Union tells NFL players HGH testing close
The NFL Players Association “tentatively agreed” to let the league take 40 blood samples for HGH tests each week during the season, with a positive result drawing a four-game suspension, according to a memo the union sent players.
A copy of the NFLPA’s email, written in a question-and-answer format, was obtained Tuesday by The Associated Press.
The memo says “a computer program will randomly select” five players apiece from eight teams each week to take the blood tests.
First, though, every player participating in NFL training camps this year will provide a blood sample and information about “height, weight, age, and race/ethnicity” for a “population study” to determine what level of HGH will result in penalties, the union wrote.
The NFLPA’s letter says that if more than 5 percent of all training camp samples are above that threshold, players who fail will have “reasonable cause” testing during the next two seasons – meaning they’ll be subject to additional testing. A player testing positive again during the 2013-14 or 2014-15 seasons will get an eight-game suspension. A player without another positive result in that time will be removed from the extra testing program.
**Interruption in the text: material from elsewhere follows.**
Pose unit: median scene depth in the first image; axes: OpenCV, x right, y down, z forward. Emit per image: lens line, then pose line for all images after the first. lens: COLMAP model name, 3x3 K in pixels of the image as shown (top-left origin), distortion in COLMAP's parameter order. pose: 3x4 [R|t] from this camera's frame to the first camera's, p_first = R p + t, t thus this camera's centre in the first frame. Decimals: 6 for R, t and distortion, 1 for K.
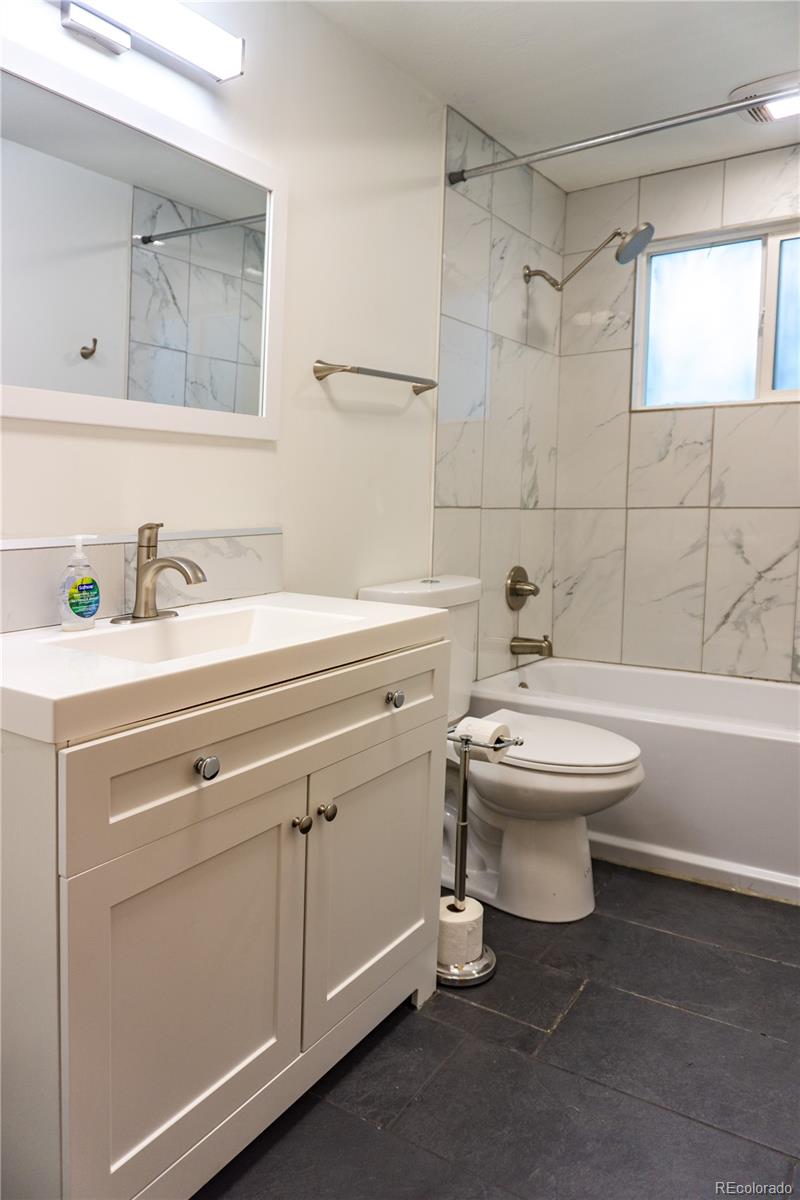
lens RADIAL K [[828.3, 0, 400.7], [0, 828.3, 599.7], [0, 0, 1]] dist [-0.028792, -0.000332]
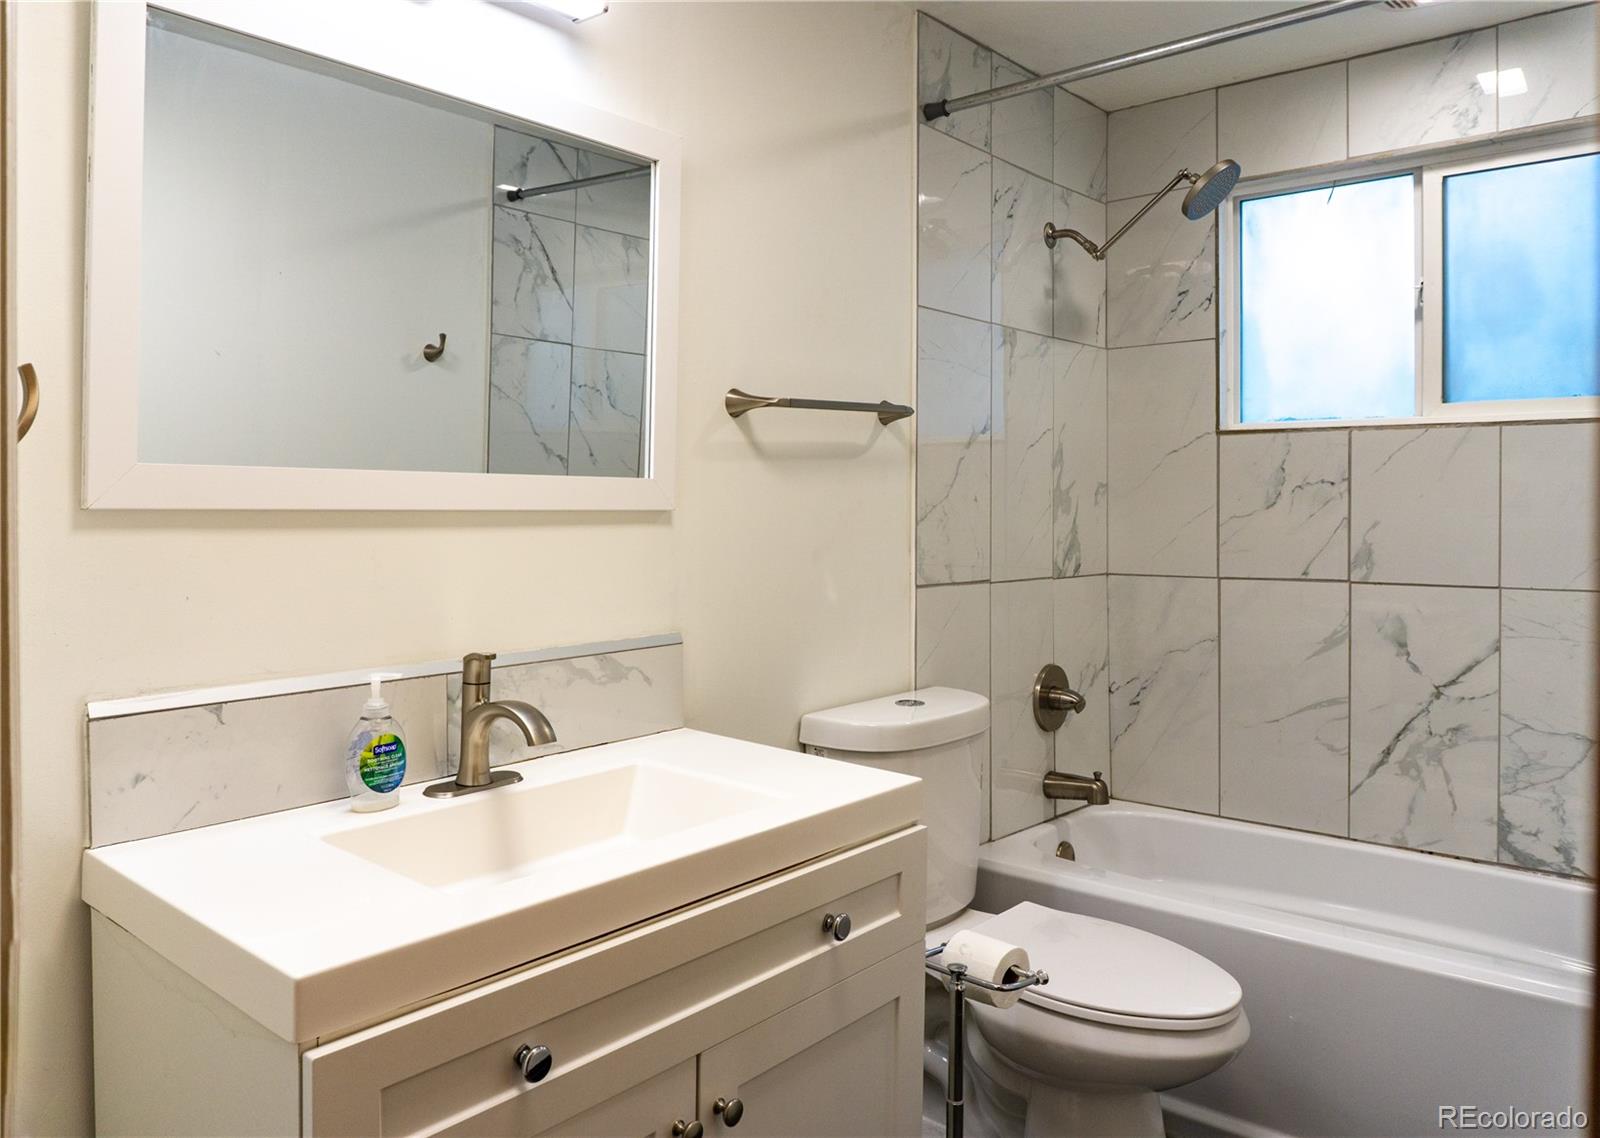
lens RADIAL K [[1192.0, 0, 782.4], [0, 1192.0, 509.9], [0, 0, 1]] dist [-0.011984, -0.026203]
pose [[0.992234, -0.016683, -0.123264, 0.056099], [0.006764, 0.996735, -0.080456, -0.102230], [0.124204, 0.078997, 0.989107, 0.035644]]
Tuesday’s email to players indicates the union has signed off on various aspects of the HGH program and says owners and players “will likely finalize soon” the in-season weekly testing. But the memo does not make clear what exactly the NFL has agreed to at this point or give specifics about what stands in the way of a final accord.
No date has been set for the start of testing, because there are still issues that need to be negotiated between the NFL and union, including whether the commissioner or a neutral arbitrator will handle certain types of appeals of discipline.
League spokesman Brian McCarthy declined to comment on any specifics in the NFLPA memo, writing in an email to the AP: “We do not have yet a comprehensive agreement for HGH testing.”
The league and the union originally paved the way for testing in the 10-year collective bargaining agreement they signed in August 2011, but two complete NFL seasons have come and gone – and a third is right around the corner – without a single HGH test being administered on a player.
During the two years since, the sides have haggled over various elements, including details of the appeals process and the union’s insistence on a population study to determine what is a naturally occurring amount of HGH in NFL players.
HGH is a banned performance-enhancing drug that is hard to detect and has been linked to health problems such as diabetes, cardiac dysfunction and arthritis.
In January, shortly before the Super Bowl, House Oversight and Government Reform Committee chairman Darrell Issa, a California Republican, and ranking Democrat Elijah Cummings of Maryland wrote NFLPA head DeMaurice Smith to chastise the union for standing in the way of HGH testing and to warn that lawmakers could ask players to testify on Capitol Hill.
Late last year, that House committee held a hearing at which medical experts testified that HGH testing is reliable and that the union’s request for a population study was unnecessary. But in March, a ruling by the Court of Arbitration for Sport in a case involving a cross-country skier raised questions about the reliability of thresholds for HGH tests.